Exercise instructions ▸ What you produce should be every line from the data that includes "الجثة".

Data excerpts ▸
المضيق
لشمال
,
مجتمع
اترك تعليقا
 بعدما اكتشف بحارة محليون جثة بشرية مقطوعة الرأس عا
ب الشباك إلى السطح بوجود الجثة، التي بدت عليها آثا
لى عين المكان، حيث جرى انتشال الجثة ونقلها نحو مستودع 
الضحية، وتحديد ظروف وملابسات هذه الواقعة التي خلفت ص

Solved problem ▸
ب الشباك إلى السطح بوجود الجثة، التي بدت عليها آثا
لى عين المكان، حيث جرى انتشال الجثة ونقلها نحو مستودع 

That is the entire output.